The Panel agreed that the cases provided by both Counsel offered guidance specific to the type and degree of the Member’s professional misconduct, however, these cases are not binding.
The Panel understands that the penalty ordered should protect the public and enhance public confidence in the College’s ability to govern its members. This is achieved through a penalty that addresses specific deterrence, general deterrence and, where appropriate, rehabilitation and remediation.
The Panel deliberated on College Counsel’s and the Member’s Counsel’s submissions regarding the 12-month restriction on independent practice and the additional Regulatory Expert meeting. The Regulatory Expert meetings and required education and exercises were determined by the Panel as necessary to protect the public and to support the Member’s intent to continue to practice nursing.
The Panel concurred with both Counsel that the allegations of misconduct in this case do not support the restrictions on practice setting, especially as the Panel was unable to support the allegation of physical abuse. After reviewing case law, the Panel determined that adding a practice restriction would be viewed as punitive rather than rehabilitative.
The penalty imposed by the Panel takes into account specific deterrence, general deterrence and remediation and rehabilitation, all with a view to public protection.
Specific deterrence is achieved through the oral reprimand and the 2-month suspension of the Member’s certificate of registration, sending a clear message to the Member that non-adherence to the Professional Standards will not be tolerated. The Panel determined that the 2-month suspension was appropriate for the goals of penalty and was an important specific deterrence given the findings the Panel had made. The suspension was in-line with previous Discipline Committee decisions provided by College Counsel and took into consideration the Member’s circumstances.
General deterrence is achieved through the 2-month suspension of the Member’s certificate of registration, sending a strong message to the members of the profession that nurses are to adhere to the TNCR Standard and provide best possible care to patients—especially those who are at end-of-life.

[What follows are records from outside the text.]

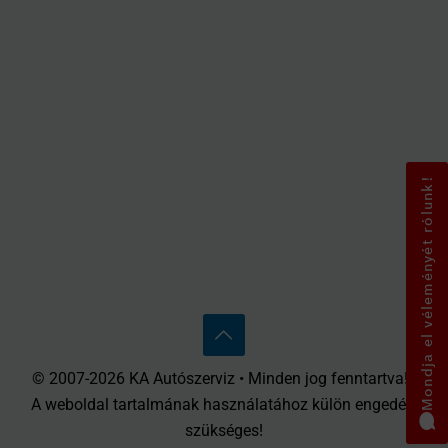
Mondja el véleményét rólunk!
© 2007-2026 KA Autószerviz • Minden jog fenntartva! •
A weboldal tartalmának használatához külön engedély
szükséges!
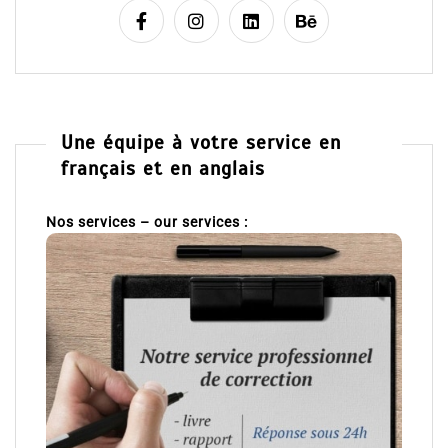
Une équipe à votre service en
français et en anglais
Nos services – our services :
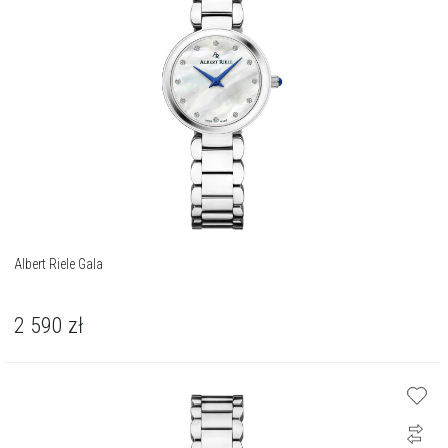
Albert Riele Gala
2 590
zł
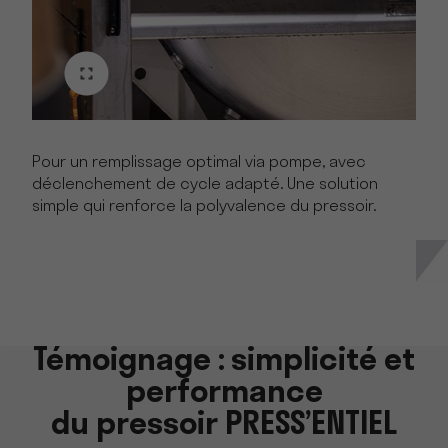
Pour un remplissage optimal via pompe, avec
déclenchement de cycle adapté. Une solution
simple qui renforce la polyvalence du pressoir.
Témoignage : simplicité et
performance
du pressoir PRESS’ENTIEL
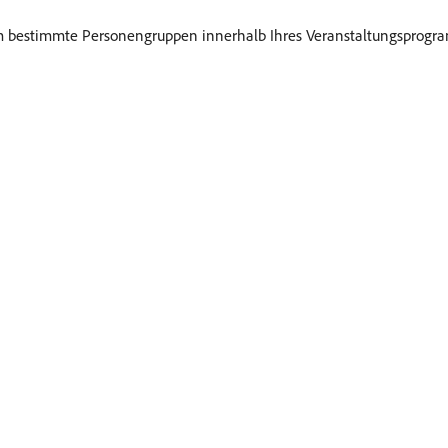
 um bestimmte Personengruppen innerhalb Ihres Veranstaltungsprogr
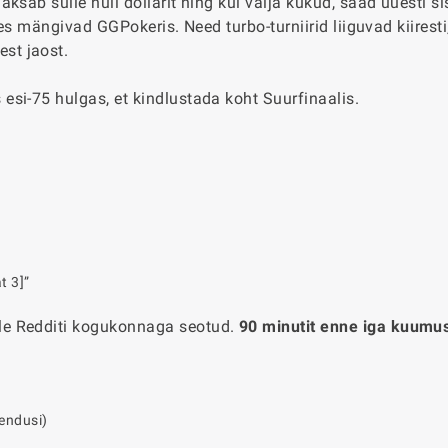
ksab sulle null dollarit ning kui välja kukud, saad uuesti s
kes mängivad GGPokeris. Need turbo-turniirid liiguvad kiirest
st jaost.
si-75 hulgas, et kindlustada koht Suurfinaalis.
t 3]”
le Redditi kogukonnaga seotud.
90 minutit enne iga kuumus
endusi)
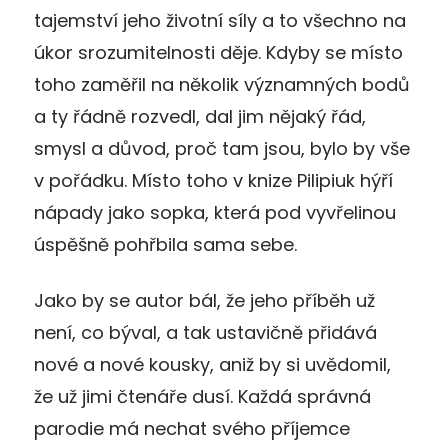
tajemství jeho životní síly a to všechno na
úkor srozumitelnosti děje. Kdyby se místo
toho zaměřil na několik významných bodů
a ty řádně rozvedl, dal jim nějaký řád,
smysl a důvod, proč tam jsou, bylo by vše
v pořádku. Místo toho v knize Pilipiuk hýří
nápady jako sopka, která pod vyvřelinou
úspěšně pohřbila sama sebe.
Jako by se autor bál, že jeho příběh už
není, co býval, a tak ustavičně přidává
nové a nové kousky, aniž by si uvědomil,
že už jimi čtenáře dusí. Každá správná
parodie má nechat svého příjemce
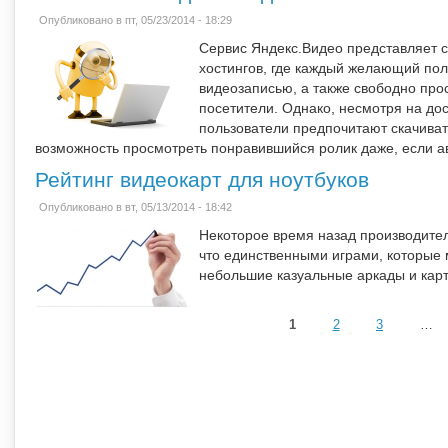
Опубликовано в пт, 05/23/2014 - 18:29
Сервис Яндекс.Видео представляет 
хостингов, где каждый желающий пол
видеозаписью, а также свободно прос
посетители. Однако, несмотря на дос
пользователи предпочитают скачиват
возможность просмотреть понравившийся ролик даже, если ав
Рейтинг видеокарт для ноутбуков
Опубликовано в вт, 05/13/2014 - 18:42
Некоторое время назад производител
что единственными играми, которые 
небольшие казуальные аркады и кар
1
2
3
…
Страницы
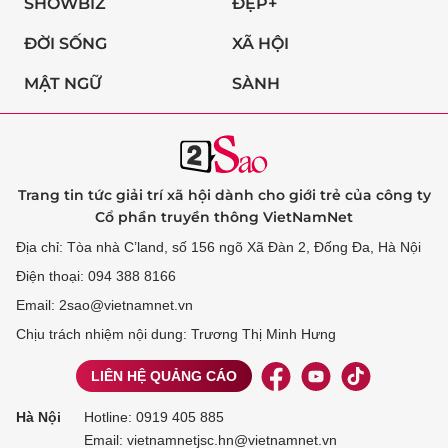
SHOWBIZ
ĐẸP+
ĐỜI SỐNG
XÃ HỘI
MẬT NGỮ
SÀNH
Trang tin tức giải trí xã hội dành cho giới trẻ của công ty
Cổ phần truyền thông VietNamNet
Địa chỉ: Tòa nhà C’land, số 156 ngõ Xã Đàn 2, Đống Đa, Hà Nội
Điện thoại: 094 388 8166
Email: 2sao@vietnamnet.vn
Chịu trách nhiệm nội dung: Trương Thị Minh Hưng
LIÊN HỆ QUẢNG CÁO
Hà Nội
Hotline:
0919 405 885
Email: vietnamnetjsc.hn@vietnamnet.vn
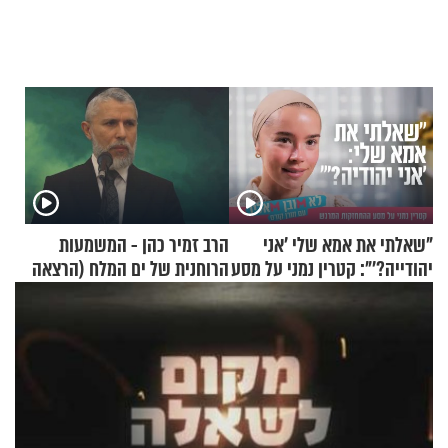
"שאלתי את אמא שלי 'אני
הרב זמיר כהן - המשמעות
יהודייה?'": קטרין נמני על מסע
הרוחנית של ים המלח (הרצאה
ההתחזקות המרגש
בפרסית)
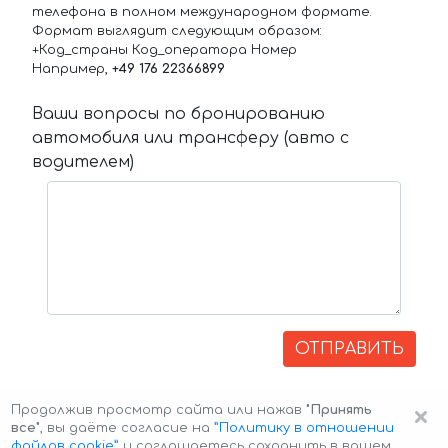
телефона в полном международном формате.
Формат выглядит следующим образом:
+Код_страны Код_оператора Номер
Например,
+49 176 22366899
Ваши вопросы по бронированию
автомобиля или трансферу (авто с
водителем)
ОТПРАВИТЬ
×
Продолжив просмотр сайта или нажав
"Принять
все"
, вы даёте согласие на
”Политику в отношении
файлов cookie”
и соглашаетесь сохранить в вашем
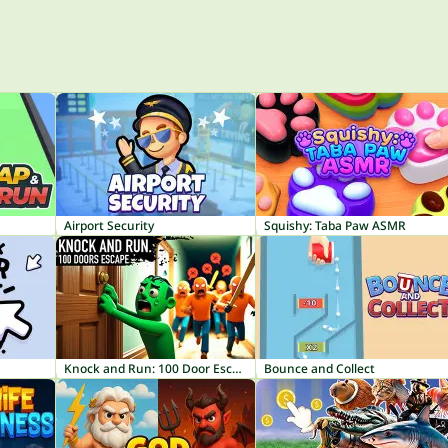
Airport Security
Squishy: Taba Paw ASMR
Knock and Run: 100 Door Escape
Bounce and Collect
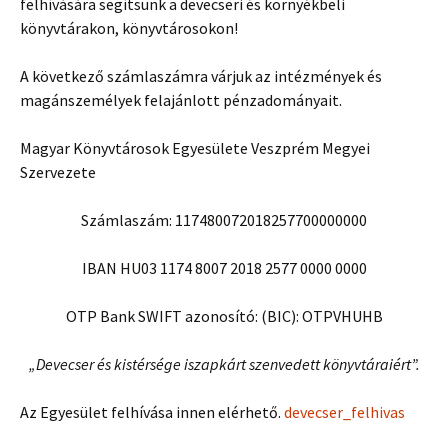
felhívására segítsünk a devecseri és környékbeli
könyvtárakon, könyvtárosokon!
A következő számlaszámra várjuk az intézmények és
magánszemélyek felajánlott pénzadományait.
Magyar Könyvtárosok Egyesülete Veszprém Megyei
Szervezete
Számlaszám: 117480072018257700000000
IBAN HU03 1174 8007 2018 2577 0000 0000
OTP Bank SWIFT azonosító: (BIC): OTPVHUHB
„Devecser és kistérsége iszapkárt szenvedett könyvtáraiért”.
Az Egyesület felhívása innen elérhető.
devecser_felhivas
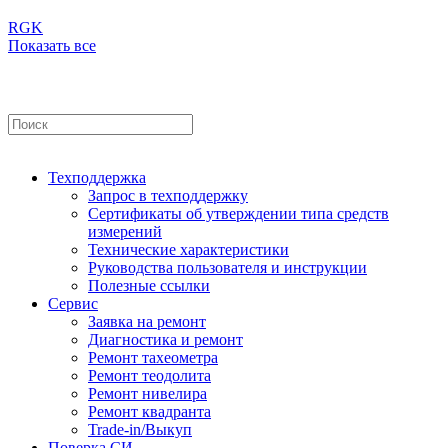
RGK
Показать все
Техподдержка
Запрос в техподдержку
Сертификаты об утверждении типа средств
измерений
Технические характеристики
Руководства пользователя и инструкции
Полезные ссылки
Сервис
Заявка на ремонт
Диагностика и ремонт
Ремонт тахеометра
Ремонт теодолита
Ремонт нивелира
Ремонт квадранта
Trade-in/Выкуп
Поверка СИ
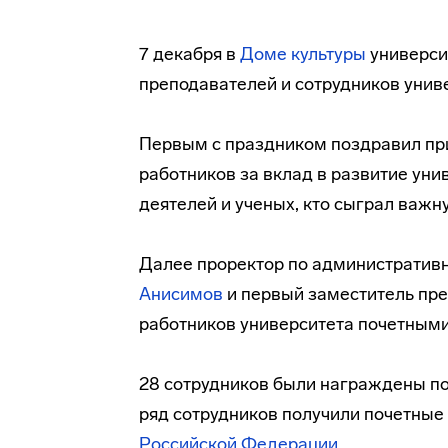
7 декабря в
Доме культуры
универси
преподавателей и сотрудников уни
Первым с праздником поздравил п
работников за вклад в развитие уни
деятелей и ученых, кто сыграл важну
Далее проректор по административн
Анисимов
и первый заместитель пр
работников университета почетными
28 сотрудников были награждены п
ряд сотрудников получили почетны
Российской Федерации
.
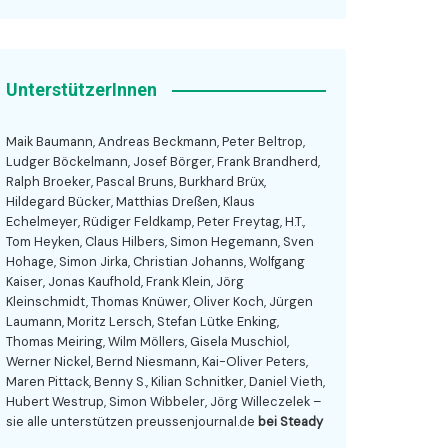
UnterstützerInnen
Maik Baumann, Andreas Beckmann, Peter Beltrop,
Ludger Böckelmann, Josef Börger, Frank Brandherd,
Ralph Broeker, Pascal Bruns, Burkhard Brüx,
Hildegard Bücker, Matthias Dreßen, Klaus
Echelmeyer, Rüdiger Feldkamp, Peter Freytag, H.T.,
Tom Heyken, Claus Hilbers, Simon Hegemann, Sven
Hohage, Simon Jirka, Christian Johanns, Wolfgang
Kaiser, Jonas Kaufhold, Frank Klein, Jörg
Kleinschmidt, Thomas Knüwer, Oliver Koch, Jürgen
Laumann, Moritz Lersch, Stefan Lütke Enking,
Thomas Meiring, Wilm Möllers, Gisela Muschiol,
Werner Nickel, Bernd Niesmann, Kai-Oliver Peters,
Maren Pittack, Benny S., Kilian Schnitker, Daniel Vieth,
Hubert Westrup, Simon Wibbeler, Jörg Willeczelek –
sie alle unterstützen preussenjournal.de
bei Steady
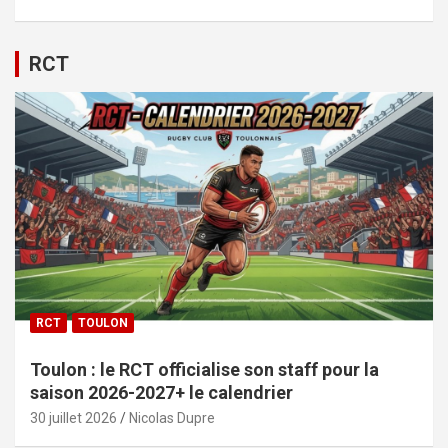
RCT
RCT
TOULON
Toulon : le RCT officialise son staff pour la
saison 2026-2027+ le calendrier
30 juillet 2026
Nicolas Dupre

Rehabilitation and remediation will be achieved through the 2 meetings with a Regulatory Expert, the learning activities and the 6-month post returning to practice meeting with the Regulatory Expert. After reviewing case law, the Panel determined adding the additional meeting with the Regulatory Expert would strengthen the goals of rehabilitation and remediation for the Member.
The Panel gave careful consideration regarding the addition of a Regulatory Expert meeting 6 months after resuming practice. The Member came before the ICRC in 2019 following a complaint regarding her ability to adhere to the Medication Standard. As part of the caution received, the Member was required to, and did complete the Medication Standard self-learning module, reflective questions and a meeting with a Regulatory Expert. These conditions were completed in 2020 and the Member’s Counsel indicated that the Member found these exercises beneficial.
However, the Panel made findings of professional misconduct regarding breach of the Medication Standard in this case, approximately one year following the completion of the remedial work required by the ICRC decision. The Member has come before the College twice for medication-related practice issues within the last few years. The Panel therefore decided an additional meeting with the Regulatory Expert once she returned to practice would assist and support the Member in the implementation of her learning plan, provide opportunities for knowledge application, make her a stronger member of the profession, and support her desire to continue nursing.
The public will be protected through the 12 months of employer notification which will make the employer aware of the misconduct so they may appropriately monitor the Member on her return to practice.
The Panel concluded that the proposed penalty is reasonable, in the public interest and in line with what has been ordered in previous cases in similar circumstances.
I, Sandra Larmour, Public Member, sign this decision and reasons for the decision on behalf of the Chairperson and members of this Discipline Panel.